I'm sympathetic to your interpretation of Spike's words in Afterlife. However, I see several issues with it that I'd like to suggest.

First, I'm not sure that Buffy's sense of wrongness in S6 was caused by Willow's spell so much as by her removal from heaven. IOW, the spell itself didn't cause Buffy to feel wrong; had the spell removed her from hell she'd have been very grateful. In this sense, the flaw in the resurrection was not the use of magic to accomplish it, but the false pride and abuse of power which allowed the SG to believe it was somehow the right thing to do. This interpretation, IMO, makes perfect sense if we see Willow's problems in S6 as related to abuse of power -- in any such case, the fundamental problem is hubris; the specific power abused is merely instrumental.

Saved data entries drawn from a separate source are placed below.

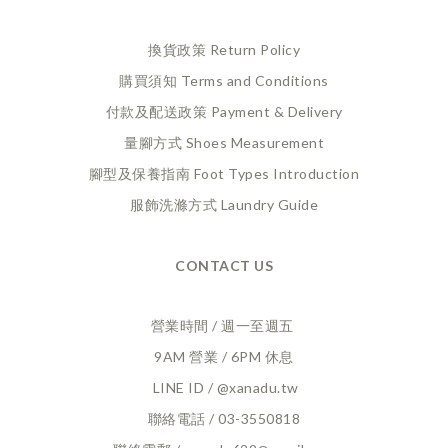
換貨政策 Return Policy
購買須知 Terms and Conditions
付款及配送政策 Payment
& Delivery
量腳方式 Shoes Measurement
腳型及保養指南 Foot Types Introduction
服飾洗滌方式 Laundry Guide
CONTACT US
營業時間 / 週一至週五
9AM 營業 / 6PM 休息
LINE ID / @xanadu.tw
聯絡電話 / 03-3550818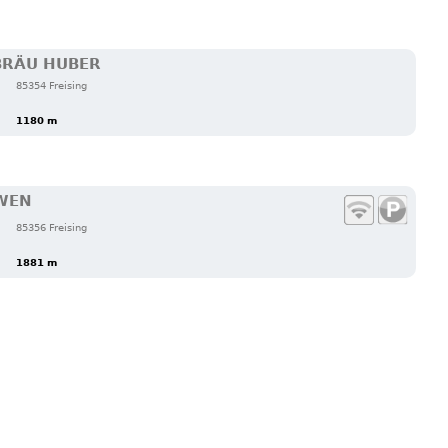
RÄU HUBER
85354 Freising
1180 m
WEN
85356 Freising
1881 m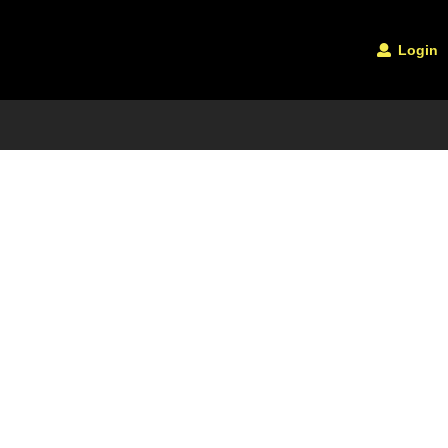
Login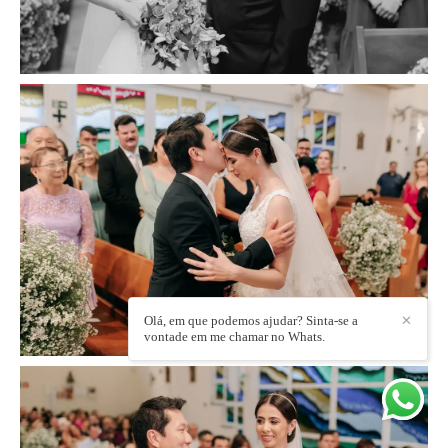
Olá, em que podemos ajudar? Sinta-se a
✕
vontade em me chamar no Whats.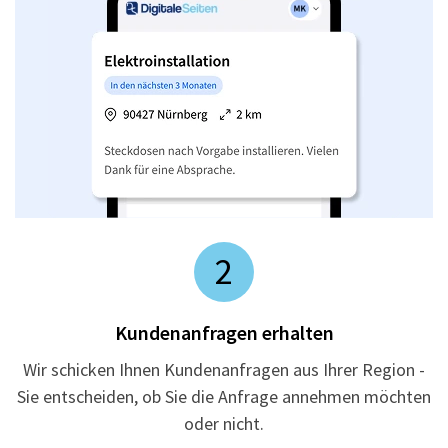
2
Kundenanfragen erhalten
Wir schicken Ihnen Kundenanfragen aus Ihrer Region -
Sie entscheiden, ob Sie die Anfrage annehmen möchten
oder nicht.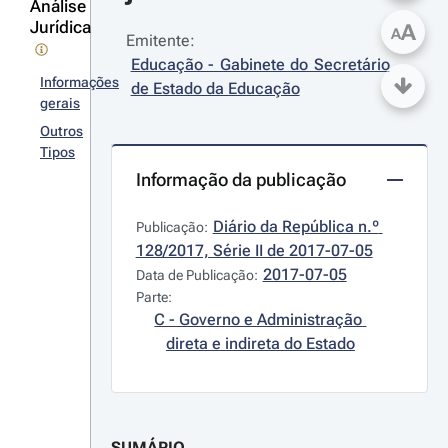
Análise
Jurídica
A
A
Emitente:
Educação - Gabinete do Secretário 
Informações
de Estado da Educação
gerais
Outros
Tipos
Informação da publicação
Diário da República n.º 
Publicação:
128/2017, Série II de 2017-07-05
2017-07-05
Data de Publicação:
Parte:
C - Governo e Administração 
direta e indireta do Estado
SUMÁRIO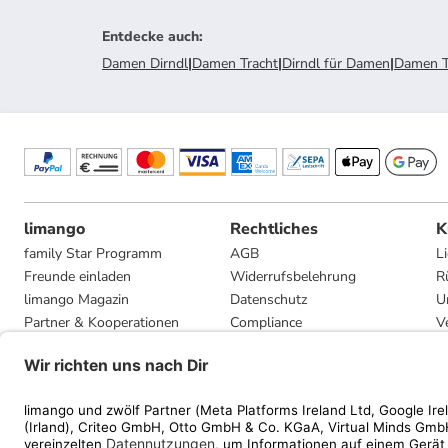
Entdecke auch
:
Damen Dirndl
|
Damen Tracht
|
Dirndl für Damen
|
Damen T
limango
Rechtliches
K
family Star Programm
AGB
L
Freunde einladen
Widerrufsbelehrung
R
limango Magazin
Datenschutz
U
Partner & Kooperationen
Compliance
V
Jobs
Impressum
G
Presse
Privatsphäre-Einstellungen
Mediadaten
Geschenkgutscheinbedingungen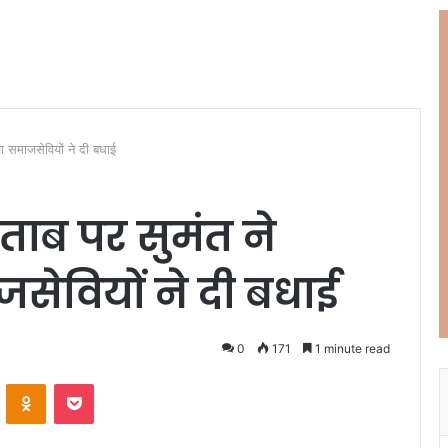
ा समाजसेवियों ने दी बधाई
ताब पर सुमंत ने
सेवियों ने दी बधाई
0
171
1 minute read
ontakte
Odnoklassniki
Pocket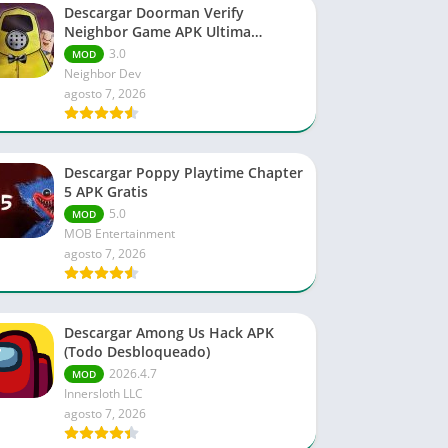
Descargar Doorman Verify
Neighbor Game APK Ultima
versión
3.0
MOD
Neighbor Dev
agosto 7, 2026
Descargar Poppy Playtime Chapter
5 APK Gratis
5.0
MOD
MOB Entertainment
agosto 7, 2026
Descargar Among Us Hack APK
(Todo Desbloqueado)
2026.4.7
MOD
Innersloth LLC
agosto 7, 2026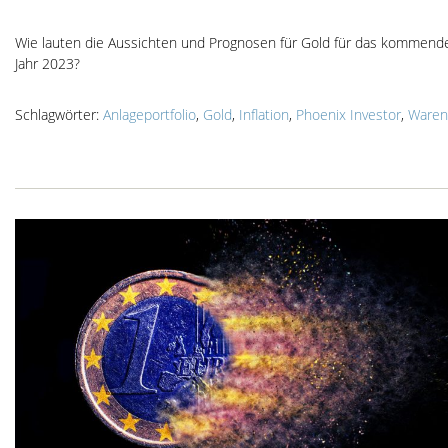
Wie lauten die Aussichten und Prognosen für Gold für das kommend
Jahr 2023?
Schlagwörter:
Anlageportfolio
,
Gold
,
Inflation
,
Phoenix Investor
,
Waren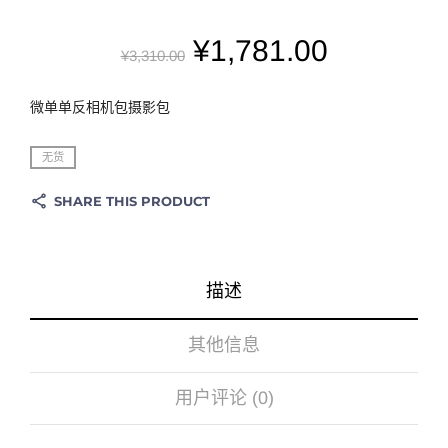
¥
1,781.00
¥
3,310.00
微单单反相机包摄影包
无货
SHARE THIS PRODUCT
描述
其他信息
用户评论 (0)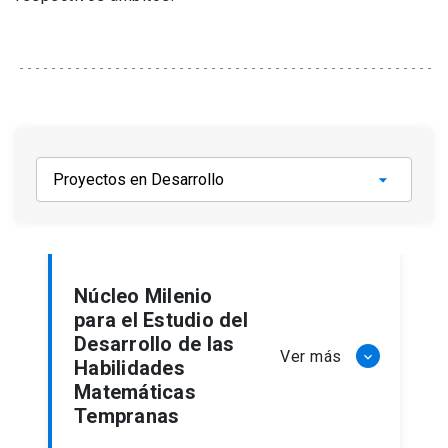
Núcleo Milenio
para el Estudio del
Desarrollo de las
Ver más
keyboard_arrow_down
Habilidades
Matemáticas
Tempranas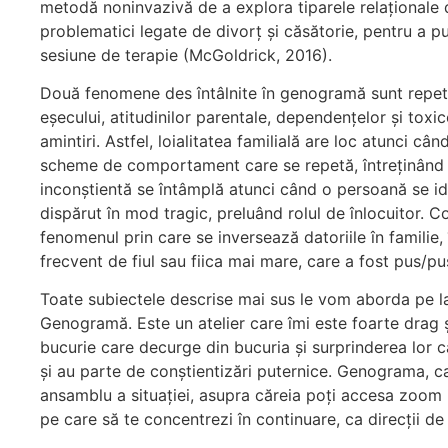
metodă noninvazivă de a explora tiparele relaționale d
problematici legate de divorț și căsătorie, pentru a p
sesiune de terapie (McGoldrick, 2016).
Două fenomene des întâlnite în genogramă sunt repetițiil
eșecului, atitudinilor parentale, dependențelor și toxi
amintiri. Astfel, loialitatea familială are loc atunci 
scheme de comportament care se repetă, întreținând ac
inconștientă se întâmplă atunci când o persoană se id
dispărut în mod tragic, preluând rolul de înlocuitor.
fenomenul prin care se inversează datoriile în familie, î
frecvent de fiul sau fiica mai mare, care a fost pus/pus
Toate subiectele descrise mai sus le vom aborda pe lar
Genogramă. Este un atelier care îmi este foarte drag 
bucurie care decurge din bucuria și surprinderea lor
și au parte de conștientizări puternice. Genograma, ca
ansamblu a situației, asupra căreia poți accesa zoom i
pe care să te concentrezi în continuare, ca direcții de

Second, there are still too many counterexamples from S1-5 (and even S7, as you note) to fit this neatly into an overall theme of the show. It's just too ad hoc.

Third, I would quibble with some of your examples from previous seasons as consistent with the revised interpretation. In Dopplegangland, the spell caster was Anya. She intended evil. Willow did go along, but she was deceived into doing so and actually interrupted the spell when she realized it (putting her hand out caused the pixie powder to hit her and thus to return VampWillow instead of the amulet). In Becoming, what Giles actually says to Willow is "W-Willow... channeling... such potent magicks through yourself, it could open a door that you may not be able to close." That's not really the same theme. As I said, these are quibbles.

There certainly was a theme early on that Willow lacked sufficient control over magic, that her spells went awry too often. If you believe you have control but don't, that's dangerous. Willow-afflicted-with-hubris could have been developed out of this, or from other points of departure I've suggested above. Ultimately, I'm not objecting to where they took Willow, but to how they got there.